- What the exercise asks: Reproduce all entries below verbatim. Skip the pictures.

- Study material:
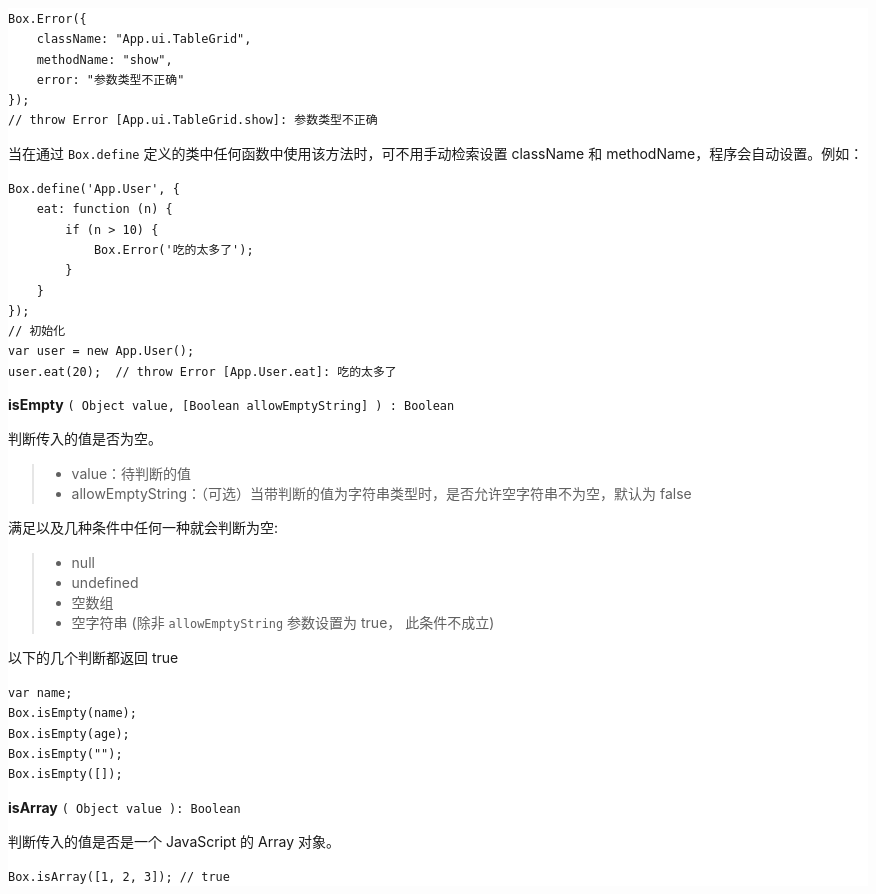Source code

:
 ```
Box.Error({
    className: "App.ui.TableGrid",
    methodName: "show",
    error: "参数类型不正确"
});
// throw Error [App.ui.TableGrid.show]: 参数类型不正确
```


当在通过 `Box.define` 定义的类中任何函数中使用该方法时，可不用手动检索设置 className 和 methodName，程序会自动设置。例如：

```
Box.define('App.User', {
	eat: function (n) {
		if (n > 10) {
			Box.Error('吃的太多了');
		}
	}
});
// 初始化
var user = new App.User();
user.eat(20);  // throw Error [App.User.eat]: 吃的太多了
```



**isEmpty** `( Object value, [Boolean allowEmptyString] ) : Boolean`

判断传入的值是否为空。

> - value：待判断的值
> - allowEmptyString：（可选）当带判断的值为字符串类型时，是否允许空字符串不为空，默认为 false

满足以及几种条件中任何一种就会判断为空:

> - null
> - undefined
> - 空数组
> - 空字符串 (除非 `allowEmptyString` 参数设置为 true， 此条件不成立)

以下的几个判断都返回 true

```
var name;
Box.isEmpty(name);
Box.isEmpty(age);
Box.isEmpty("");
Box.isEmpty([]); 
```

**isArray** `( Object value ): Boolean`

判断传入的值是否是一个 JavaScript 的 Array 对象。

```
Box.isArray([1, 2, 3]); // true 
```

- Your solution:
Source code

:
 ```
Box.Error({
    className: "App.ui.TableGrid",
    methodName: "show",
    error: "参数类型不正确"
});
// throw Error [App.ui.TableGrid.show]: 参数类型不正确
```


当在通过 `Box.define` 定义的类中任何函数中使用该方法时，可不用手动检索设置 className 和 methodName，程序会自动设置。例如：

```
Box.define('App.User', {
	eat: function (n) {
		if (n > 10) {
			Box.Error('吃的太多了');
		}
	}
});
// 初始化
var user = new App.User();
user.eat(20);  // throw Error [App.User.eat]: 吃的太多了
```



**isEmpty** `( Object value, [Boolean allowEmptyString] ) : Boolean`

判断传入的值是否为空。

> - value：待判断的值
> - allowEmptyString：（可选）当带判断的值为字符串类型时，是否允许空字符串不为空，默认为 false

满足以及几种条件中任何一种就会判断为空:

> - null
> - undefined
> - 空数组
> - 空字符串 (除非 `allowEmptyString` 参数设置为 true， 此条件不成立)

以下的几个判断都返回 true

```
var name;
Box.isEmpty(name);
Box.isEmpty(age);
Box.isEmpty("");
Box.isEmpty([]); 
```

**isArray** `( Object value ): Boolean`

判断传入的值是否是一个 JavaScript 的 Array 对象。

```
Box.isArray([1, 2, 3]); // true 
```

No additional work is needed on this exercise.